In an interview with Fox News on January 6, Machado expressed his interest in telling Trump “in person” that “the Venezuelan people, since this prize (the Nobel Peace Prize) belongs to the Venezuelan people, want to give it to him and share it with him.”
Can the Nobel Peace Prize be shared?
The Nobel Foundation has recalled that its awards are non-transferable and irrevocable in a clarifying statement published after Machado’s statements.
“Once a Nobel Prize is announced, it cannot be revoked, shared or transferred to others.
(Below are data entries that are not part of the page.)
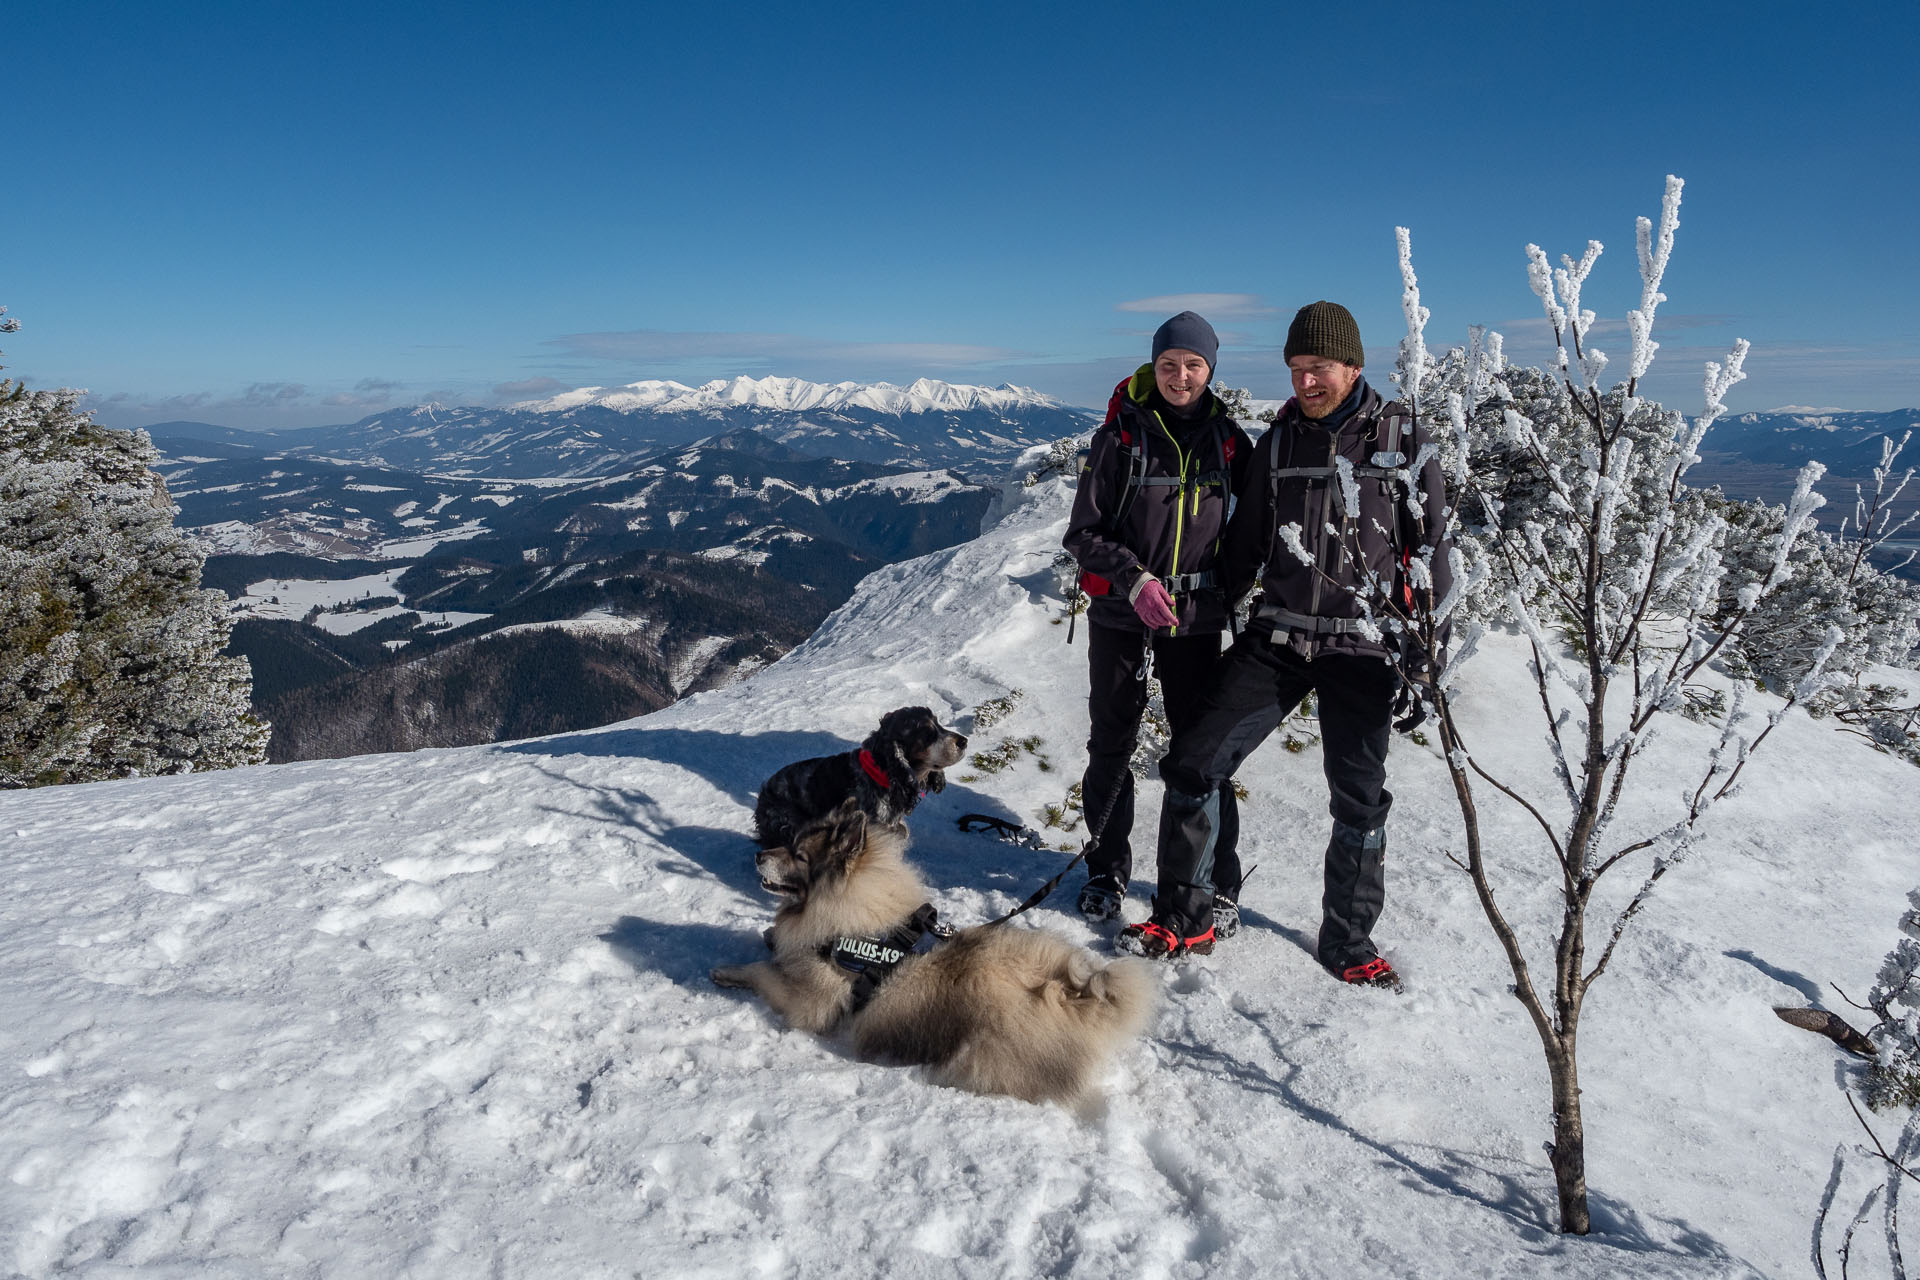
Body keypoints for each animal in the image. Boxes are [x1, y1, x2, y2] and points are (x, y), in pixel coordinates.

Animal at [752, 710, 967, 852]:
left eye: (938, 723)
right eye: (926, 732)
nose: (964, 741)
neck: (882, 775)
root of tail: (763, 794)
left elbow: (902, 831)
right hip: (786, 822)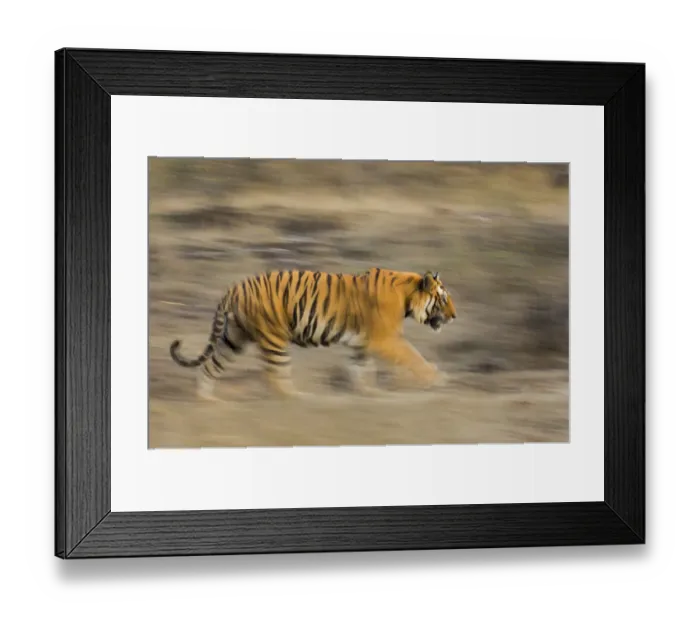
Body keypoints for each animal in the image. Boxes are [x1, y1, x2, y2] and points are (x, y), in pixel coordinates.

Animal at [169, 267, 457, 401]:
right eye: (443, 299)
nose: (455, 316)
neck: (408, 297)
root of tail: (236, 287)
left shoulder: (363, 343)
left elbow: (361, 369)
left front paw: (370, 393)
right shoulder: (385, 340)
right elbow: (414, 358)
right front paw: (438, 378)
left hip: (235, 338)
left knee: (211, 366)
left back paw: (208, 400)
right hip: (274, 338)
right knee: (275, 376)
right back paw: (301, 399)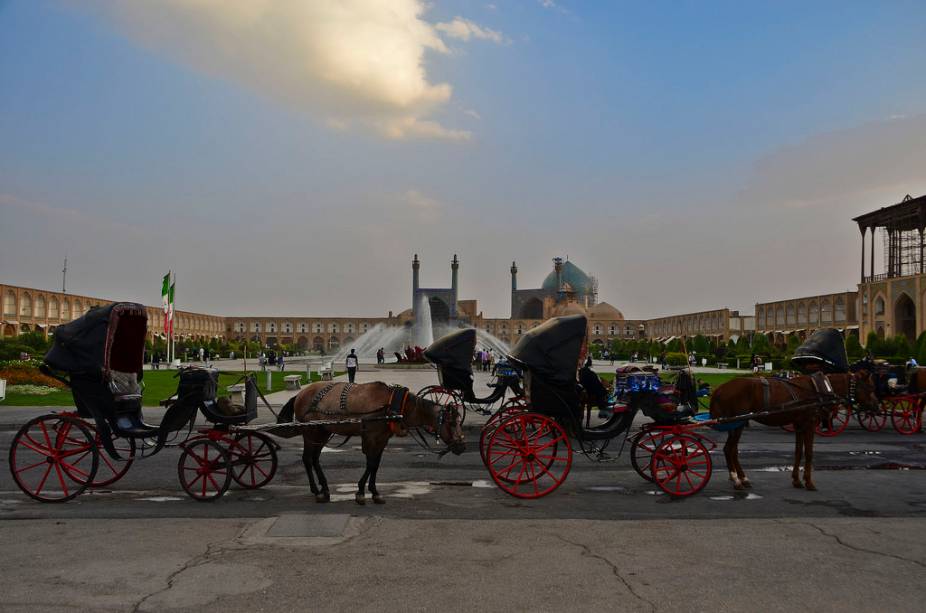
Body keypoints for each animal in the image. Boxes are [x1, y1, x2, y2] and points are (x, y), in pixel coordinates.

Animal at [276, 380, 464, 504]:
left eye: (458, 421)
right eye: (451, 423)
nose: (462, 446)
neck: (394, 405)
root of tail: (301, 393)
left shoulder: (382, 438)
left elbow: (375, 464)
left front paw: (374, 492)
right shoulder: (371, 436)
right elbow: (371, 463)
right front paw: (361, 492)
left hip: (322, 431)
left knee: (314, 458)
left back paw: (324, 488)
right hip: (310, 431)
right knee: (308, 458)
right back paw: (316, 490)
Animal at [712, 370, 876, 490]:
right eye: (870, 387)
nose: (877, 405)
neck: (819, 391)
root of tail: (720, 388)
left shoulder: (799, 425)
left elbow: (798, 452)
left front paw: (797, 480)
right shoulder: (810, 423)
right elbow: (809, 453)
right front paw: (809, 482)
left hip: (735, 424)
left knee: (733, 450)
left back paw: (742, 478)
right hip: (737, 422)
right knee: (729, 449)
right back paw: (736, 479)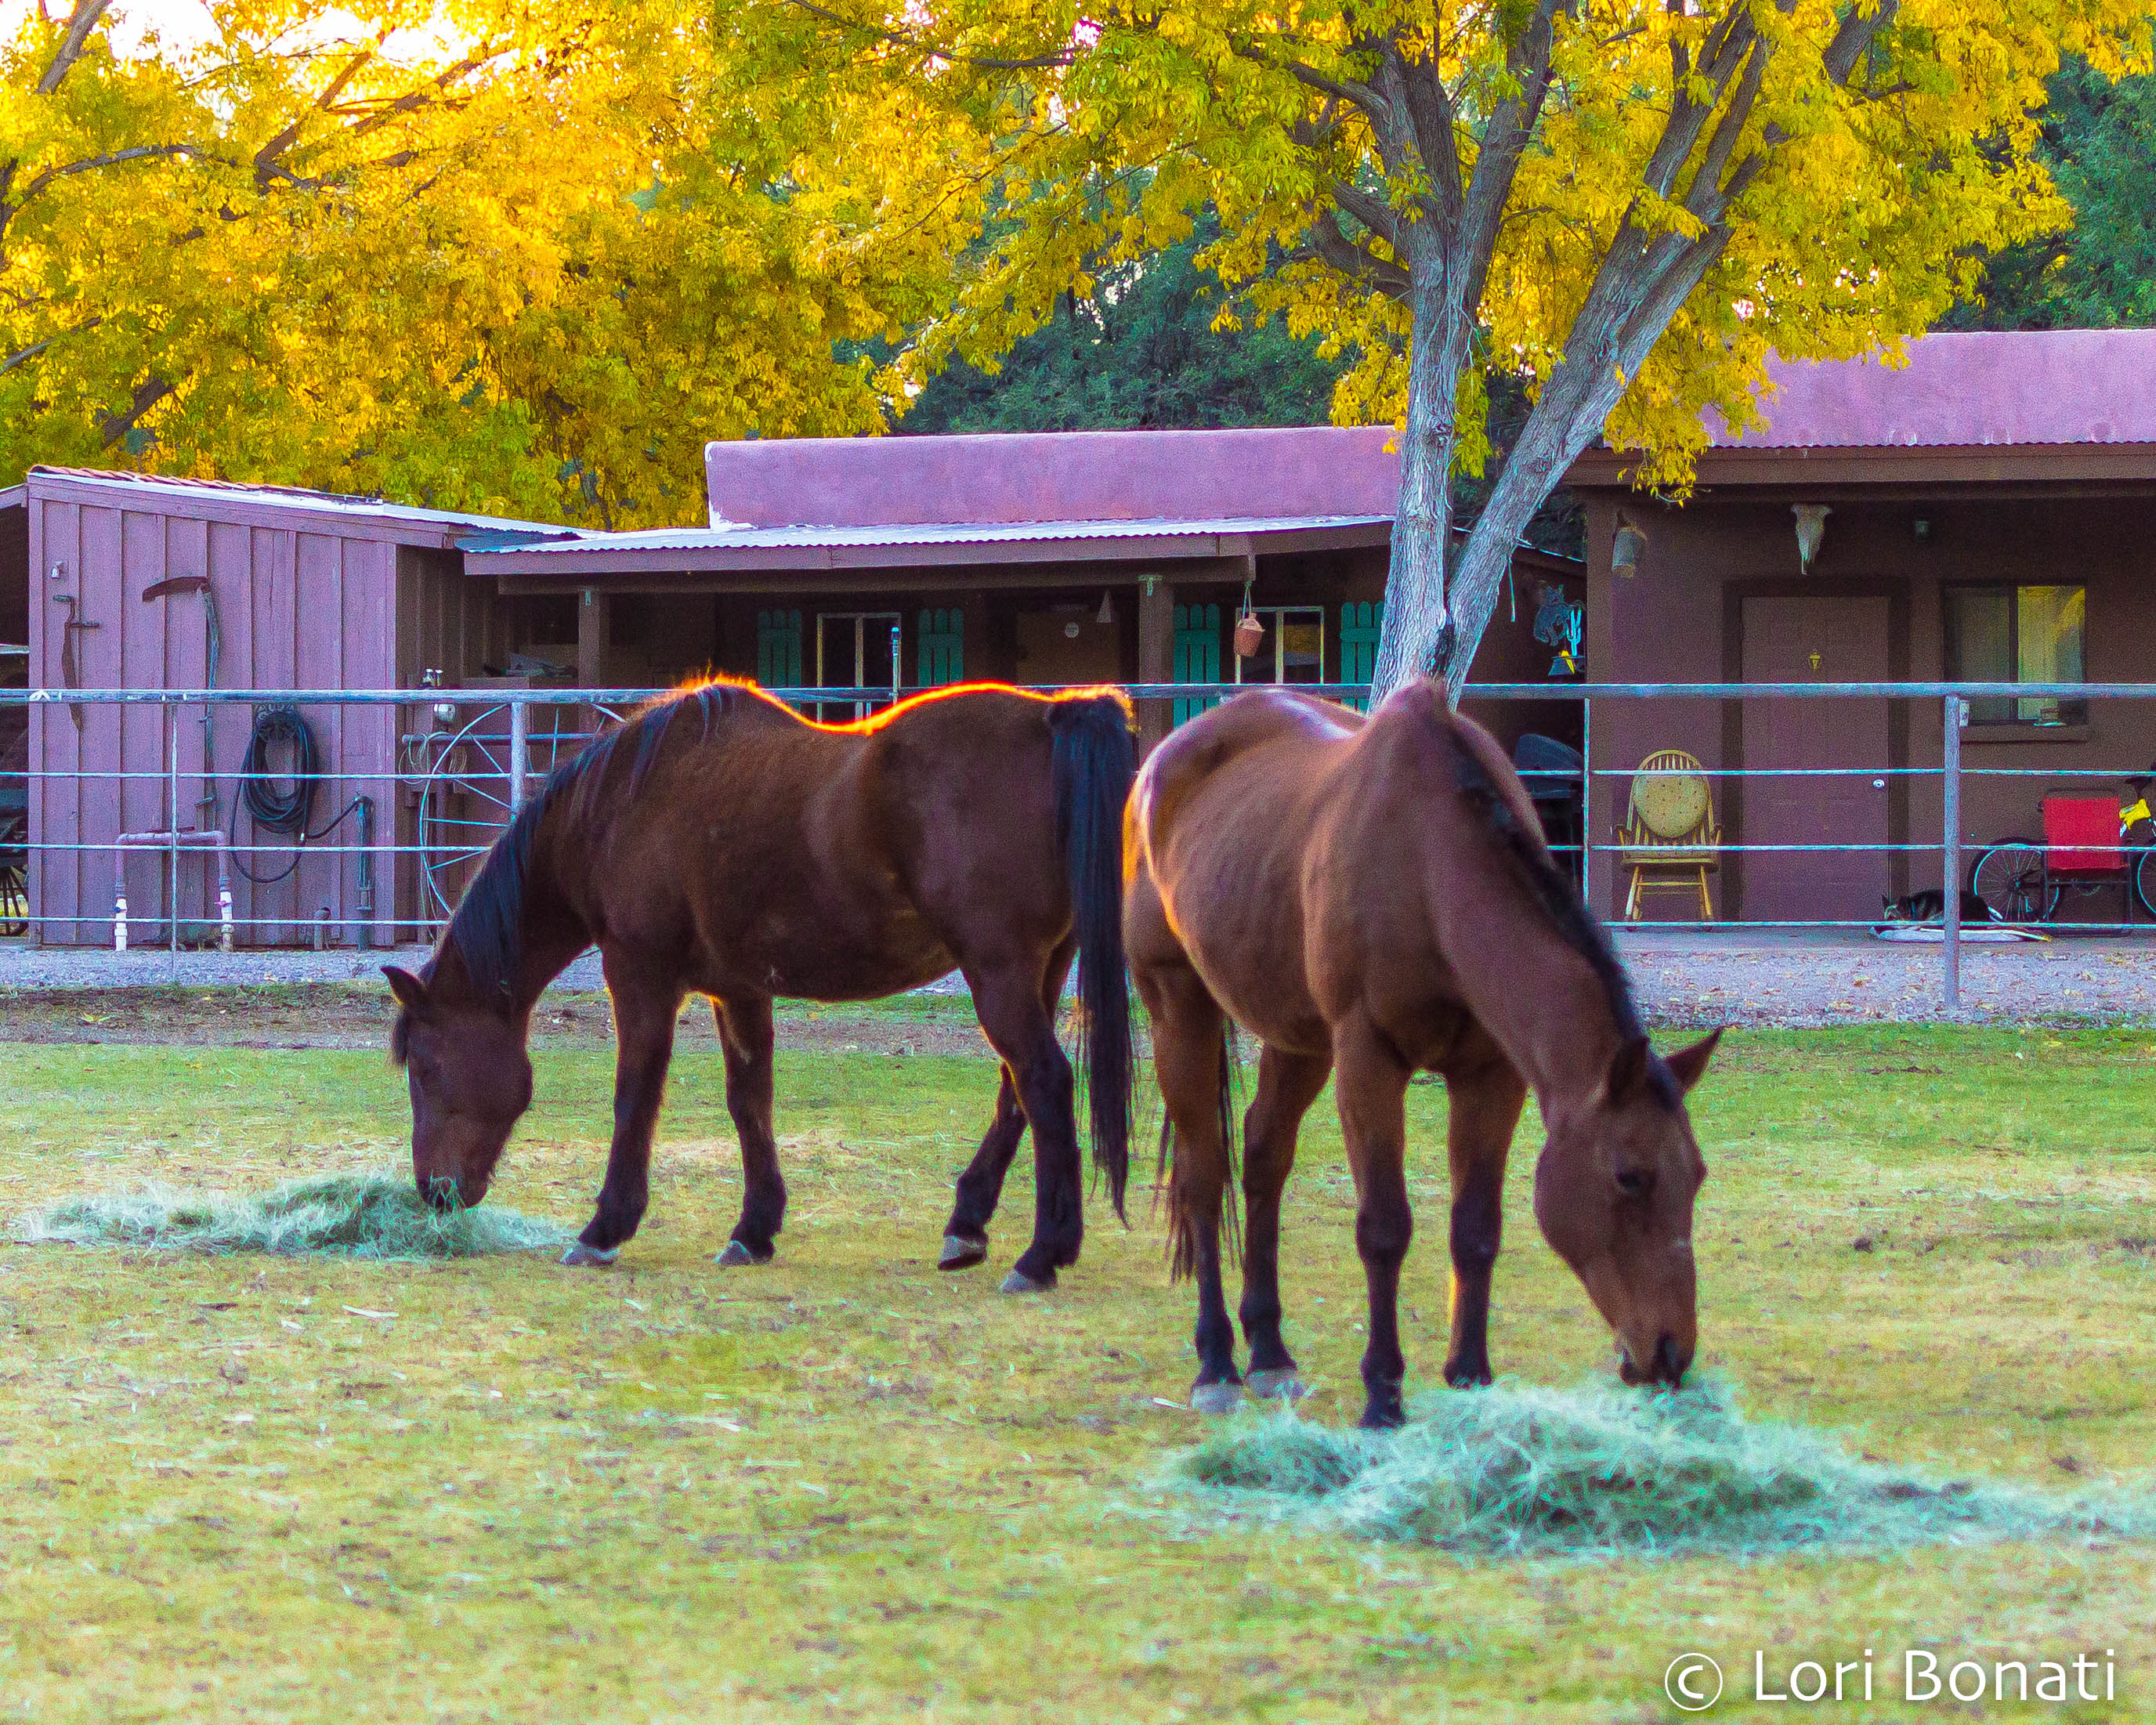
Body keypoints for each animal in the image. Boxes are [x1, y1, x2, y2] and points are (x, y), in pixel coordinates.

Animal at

The decision is final and lasts forever,” the Foundation has made known. Although he never mentions Machado by name, he does explain that his statement is a note in response to “requests for comments on the permanence of the status of a Nobel Peace Prize winner.”
The Nobel Foundation wanted to emphasize that its statement will be the only comment it will make regarding this situation and the Norwegian Nobel Committee “will not make statements about what the Nobel Peace Prize winners say or do after receiving it.”